My background includes earning an MA in Russian literature from the University of Pennsylvania and living for six years in Moscow, where I worked for several NGOs and traveled throughout Russia as well as to Ukraine, Belarus, and Azerbaijan. My portfolio from working in corporate communications and as a freelance writer includes hundreds of texts such as journalistic and informational articles, training materials, and brochures.

Short-answer chart tasks:
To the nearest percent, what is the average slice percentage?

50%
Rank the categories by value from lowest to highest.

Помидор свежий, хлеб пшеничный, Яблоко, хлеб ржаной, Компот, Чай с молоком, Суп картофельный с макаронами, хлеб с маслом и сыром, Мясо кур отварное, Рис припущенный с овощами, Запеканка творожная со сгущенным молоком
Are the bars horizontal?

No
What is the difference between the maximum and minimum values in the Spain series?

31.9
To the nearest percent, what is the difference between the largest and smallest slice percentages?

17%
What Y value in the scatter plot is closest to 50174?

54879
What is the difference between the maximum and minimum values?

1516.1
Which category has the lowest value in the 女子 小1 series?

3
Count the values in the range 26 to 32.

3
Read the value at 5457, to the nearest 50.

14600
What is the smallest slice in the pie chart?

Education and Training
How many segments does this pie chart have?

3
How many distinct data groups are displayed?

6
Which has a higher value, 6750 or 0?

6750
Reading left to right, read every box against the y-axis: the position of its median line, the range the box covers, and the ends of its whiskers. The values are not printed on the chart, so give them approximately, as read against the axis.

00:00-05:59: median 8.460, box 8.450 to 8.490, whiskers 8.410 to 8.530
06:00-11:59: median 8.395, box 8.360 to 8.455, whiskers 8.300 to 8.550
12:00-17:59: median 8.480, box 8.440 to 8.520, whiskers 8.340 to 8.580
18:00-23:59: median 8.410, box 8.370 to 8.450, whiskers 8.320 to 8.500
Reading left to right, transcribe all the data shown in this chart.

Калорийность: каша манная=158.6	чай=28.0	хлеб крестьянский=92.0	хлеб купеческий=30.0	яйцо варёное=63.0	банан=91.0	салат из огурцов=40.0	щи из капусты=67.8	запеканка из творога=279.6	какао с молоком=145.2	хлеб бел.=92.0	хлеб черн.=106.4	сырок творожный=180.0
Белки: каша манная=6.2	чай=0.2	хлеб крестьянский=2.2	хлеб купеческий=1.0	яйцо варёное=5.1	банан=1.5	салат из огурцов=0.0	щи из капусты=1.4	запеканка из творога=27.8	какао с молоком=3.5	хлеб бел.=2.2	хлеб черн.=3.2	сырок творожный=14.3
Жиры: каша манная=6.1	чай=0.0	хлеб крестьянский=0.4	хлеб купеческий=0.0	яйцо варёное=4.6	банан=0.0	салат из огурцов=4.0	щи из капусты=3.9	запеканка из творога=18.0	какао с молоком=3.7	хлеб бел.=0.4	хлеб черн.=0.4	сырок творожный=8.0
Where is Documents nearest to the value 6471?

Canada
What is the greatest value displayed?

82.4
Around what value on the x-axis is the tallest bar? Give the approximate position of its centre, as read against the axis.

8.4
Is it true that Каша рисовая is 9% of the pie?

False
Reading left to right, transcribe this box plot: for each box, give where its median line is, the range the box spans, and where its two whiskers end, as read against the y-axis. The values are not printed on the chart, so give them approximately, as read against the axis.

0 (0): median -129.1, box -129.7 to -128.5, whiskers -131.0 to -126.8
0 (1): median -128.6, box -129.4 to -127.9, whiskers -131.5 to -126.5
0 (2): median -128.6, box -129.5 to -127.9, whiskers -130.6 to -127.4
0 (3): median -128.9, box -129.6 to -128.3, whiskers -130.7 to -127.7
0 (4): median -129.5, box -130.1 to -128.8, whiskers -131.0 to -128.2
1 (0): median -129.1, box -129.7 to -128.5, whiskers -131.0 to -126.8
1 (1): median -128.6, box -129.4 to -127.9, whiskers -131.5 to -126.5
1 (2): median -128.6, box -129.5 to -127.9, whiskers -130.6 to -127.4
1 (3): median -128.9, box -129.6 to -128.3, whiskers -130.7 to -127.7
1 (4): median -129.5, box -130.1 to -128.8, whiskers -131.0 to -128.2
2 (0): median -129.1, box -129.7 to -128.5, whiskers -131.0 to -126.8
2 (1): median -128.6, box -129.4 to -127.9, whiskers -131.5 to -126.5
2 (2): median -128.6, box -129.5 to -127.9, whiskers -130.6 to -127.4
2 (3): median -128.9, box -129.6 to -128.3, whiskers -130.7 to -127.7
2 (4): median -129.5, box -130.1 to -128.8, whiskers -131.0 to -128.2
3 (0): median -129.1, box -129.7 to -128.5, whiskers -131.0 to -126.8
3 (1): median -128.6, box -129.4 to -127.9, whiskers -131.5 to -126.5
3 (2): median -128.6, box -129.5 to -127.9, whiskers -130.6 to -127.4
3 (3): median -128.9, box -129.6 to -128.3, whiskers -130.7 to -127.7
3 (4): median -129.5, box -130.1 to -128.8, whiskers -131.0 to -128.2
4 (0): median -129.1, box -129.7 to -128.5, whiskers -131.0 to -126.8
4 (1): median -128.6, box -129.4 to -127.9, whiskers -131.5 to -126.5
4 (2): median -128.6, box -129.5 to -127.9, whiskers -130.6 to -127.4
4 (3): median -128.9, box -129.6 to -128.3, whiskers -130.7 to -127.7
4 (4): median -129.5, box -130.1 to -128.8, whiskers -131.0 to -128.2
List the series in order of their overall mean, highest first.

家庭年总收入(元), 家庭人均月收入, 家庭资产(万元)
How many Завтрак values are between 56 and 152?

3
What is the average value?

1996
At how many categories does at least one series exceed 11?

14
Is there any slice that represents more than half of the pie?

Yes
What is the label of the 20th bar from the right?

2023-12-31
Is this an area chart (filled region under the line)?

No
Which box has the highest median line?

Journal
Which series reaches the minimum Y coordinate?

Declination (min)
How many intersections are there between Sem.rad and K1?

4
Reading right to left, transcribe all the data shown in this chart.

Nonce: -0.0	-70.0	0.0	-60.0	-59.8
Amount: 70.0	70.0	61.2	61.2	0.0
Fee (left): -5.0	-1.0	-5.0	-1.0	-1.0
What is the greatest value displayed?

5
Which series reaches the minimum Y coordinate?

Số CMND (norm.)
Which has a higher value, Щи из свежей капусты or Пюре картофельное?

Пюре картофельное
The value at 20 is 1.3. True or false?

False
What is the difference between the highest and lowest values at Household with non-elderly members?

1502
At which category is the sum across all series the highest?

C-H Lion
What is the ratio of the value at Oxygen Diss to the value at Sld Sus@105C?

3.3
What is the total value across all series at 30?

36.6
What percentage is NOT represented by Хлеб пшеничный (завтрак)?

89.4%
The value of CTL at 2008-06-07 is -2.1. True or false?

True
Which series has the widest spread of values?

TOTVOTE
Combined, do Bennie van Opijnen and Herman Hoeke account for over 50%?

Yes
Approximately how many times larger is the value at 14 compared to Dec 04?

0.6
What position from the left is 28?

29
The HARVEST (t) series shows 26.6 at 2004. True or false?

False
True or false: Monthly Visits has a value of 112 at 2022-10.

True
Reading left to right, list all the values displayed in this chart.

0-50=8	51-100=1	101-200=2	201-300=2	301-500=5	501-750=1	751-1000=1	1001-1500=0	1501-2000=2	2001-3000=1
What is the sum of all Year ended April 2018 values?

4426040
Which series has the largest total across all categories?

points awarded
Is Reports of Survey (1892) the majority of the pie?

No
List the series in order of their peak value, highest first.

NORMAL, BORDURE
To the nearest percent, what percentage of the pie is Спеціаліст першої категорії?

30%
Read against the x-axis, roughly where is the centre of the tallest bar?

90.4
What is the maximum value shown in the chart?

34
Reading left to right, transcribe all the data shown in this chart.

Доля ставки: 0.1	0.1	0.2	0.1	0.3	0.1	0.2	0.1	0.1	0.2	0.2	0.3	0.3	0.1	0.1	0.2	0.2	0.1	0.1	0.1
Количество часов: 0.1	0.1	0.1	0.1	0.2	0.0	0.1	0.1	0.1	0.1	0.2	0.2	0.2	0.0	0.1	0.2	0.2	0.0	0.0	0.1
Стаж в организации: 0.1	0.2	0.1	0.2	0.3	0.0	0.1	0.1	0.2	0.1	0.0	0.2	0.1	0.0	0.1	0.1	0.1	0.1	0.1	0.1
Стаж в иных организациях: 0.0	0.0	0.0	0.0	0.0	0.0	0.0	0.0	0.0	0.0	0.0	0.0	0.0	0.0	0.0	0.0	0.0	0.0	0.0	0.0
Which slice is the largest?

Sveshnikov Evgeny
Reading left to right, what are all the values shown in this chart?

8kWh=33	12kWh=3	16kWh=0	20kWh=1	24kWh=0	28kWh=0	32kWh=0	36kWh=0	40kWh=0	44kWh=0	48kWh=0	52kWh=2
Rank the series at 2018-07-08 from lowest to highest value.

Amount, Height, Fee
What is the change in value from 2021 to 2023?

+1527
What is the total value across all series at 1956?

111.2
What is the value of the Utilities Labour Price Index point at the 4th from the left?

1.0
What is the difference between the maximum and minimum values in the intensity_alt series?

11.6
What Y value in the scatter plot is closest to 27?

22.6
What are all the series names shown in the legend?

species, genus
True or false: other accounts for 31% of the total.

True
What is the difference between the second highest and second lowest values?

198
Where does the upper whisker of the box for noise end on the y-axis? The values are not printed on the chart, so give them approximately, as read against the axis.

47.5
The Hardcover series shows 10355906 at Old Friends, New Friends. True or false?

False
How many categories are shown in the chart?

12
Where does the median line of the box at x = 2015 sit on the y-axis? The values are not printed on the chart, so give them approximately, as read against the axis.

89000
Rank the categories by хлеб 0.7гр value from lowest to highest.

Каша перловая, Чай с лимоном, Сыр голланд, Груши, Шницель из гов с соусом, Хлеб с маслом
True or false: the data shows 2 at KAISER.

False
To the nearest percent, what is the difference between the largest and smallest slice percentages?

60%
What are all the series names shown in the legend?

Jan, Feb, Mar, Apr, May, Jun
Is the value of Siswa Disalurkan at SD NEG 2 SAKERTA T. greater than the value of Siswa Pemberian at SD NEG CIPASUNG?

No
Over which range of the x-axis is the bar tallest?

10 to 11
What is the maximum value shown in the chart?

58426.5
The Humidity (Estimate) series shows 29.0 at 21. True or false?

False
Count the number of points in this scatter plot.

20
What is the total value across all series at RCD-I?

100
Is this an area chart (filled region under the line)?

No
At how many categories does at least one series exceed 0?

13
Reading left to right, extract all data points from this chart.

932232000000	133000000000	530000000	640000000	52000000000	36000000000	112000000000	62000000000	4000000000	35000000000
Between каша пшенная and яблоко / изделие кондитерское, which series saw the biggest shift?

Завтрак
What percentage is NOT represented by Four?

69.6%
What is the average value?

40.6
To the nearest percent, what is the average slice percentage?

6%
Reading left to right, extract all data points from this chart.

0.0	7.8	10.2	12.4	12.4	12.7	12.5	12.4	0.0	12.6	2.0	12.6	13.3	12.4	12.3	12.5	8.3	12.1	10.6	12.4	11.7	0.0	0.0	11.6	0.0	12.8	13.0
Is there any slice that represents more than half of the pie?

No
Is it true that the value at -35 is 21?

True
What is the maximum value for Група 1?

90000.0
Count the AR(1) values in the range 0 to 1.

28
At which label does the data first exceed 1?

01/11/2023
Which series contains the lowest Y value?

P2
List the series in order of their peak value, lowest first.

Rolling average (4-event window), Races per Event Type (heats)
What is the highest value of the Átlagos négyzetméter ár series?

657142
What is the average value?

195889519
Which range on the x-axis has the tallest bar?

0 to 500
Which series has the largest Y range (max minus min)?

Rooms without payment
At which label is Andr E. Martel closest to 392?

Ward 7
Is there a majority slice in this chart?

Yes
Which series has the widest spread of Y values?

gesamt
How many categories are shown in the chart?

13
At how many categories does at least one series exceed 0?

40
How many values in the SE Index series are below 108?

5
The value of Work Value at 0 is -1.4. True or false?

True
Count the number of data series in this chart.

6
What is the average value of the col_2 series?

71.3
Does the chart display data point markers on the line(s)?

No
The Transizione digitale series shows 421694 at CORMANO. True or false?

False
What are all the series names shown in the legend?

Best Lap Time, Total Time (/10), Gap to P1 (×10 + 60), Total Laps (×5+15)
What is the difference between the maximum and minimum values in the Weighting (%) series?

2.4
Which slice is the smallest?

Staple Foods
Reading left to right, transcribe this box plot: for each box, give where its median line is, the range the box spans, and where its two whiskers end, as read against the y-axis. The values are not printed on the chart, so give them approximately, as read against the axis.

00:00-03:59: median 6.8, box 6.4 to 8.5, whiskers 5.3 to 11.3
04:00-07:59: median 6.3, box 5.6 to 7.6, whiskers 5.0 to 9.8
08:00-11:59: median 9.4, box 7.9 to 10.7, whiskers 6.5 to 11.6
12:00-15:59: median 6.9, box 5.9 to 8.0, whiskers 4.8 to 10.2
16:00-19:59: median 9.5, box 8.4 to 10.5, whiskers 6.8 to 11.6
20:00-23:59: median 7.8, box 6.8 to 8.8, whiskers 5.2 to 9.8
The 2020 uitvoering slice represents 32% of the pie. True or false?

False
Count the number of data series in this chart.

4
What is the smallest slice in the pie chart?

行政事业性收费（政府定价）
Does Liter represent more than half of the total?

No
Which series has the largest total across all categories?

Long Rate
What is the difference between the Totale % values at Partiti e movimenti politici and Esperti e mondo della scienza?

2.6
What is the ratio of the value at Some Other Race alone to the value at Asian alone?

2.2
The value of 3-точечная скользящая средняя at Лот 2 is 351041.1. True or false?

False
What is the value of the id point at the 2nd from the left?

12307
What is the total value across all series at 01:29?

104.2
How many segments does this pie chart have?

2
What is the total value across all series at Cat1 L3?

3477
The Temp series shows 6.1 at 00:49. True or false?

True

- _THINGS TO DO_
**A)** In the background statement, how many years did the writer live in Moscow?
**B)** Copy the stretch of the background statement from "My background includes" through "materials, and brochures.".

- _ANSWERS TO THE EXERCISES_
**A)** Six years.

**B)**
My background includes earning an MA in Russian literature from the University of Pennsylvania and living for six years in Moscow, where I worked for several NGOs and traveled throughout Russia as well as to Ukraine, Belarus, and Azerbaijan. My portfolio from working in corporate communications and as a freelance writer includes hundreds of texts such as journalistic and informational articles, training materials, and brochures.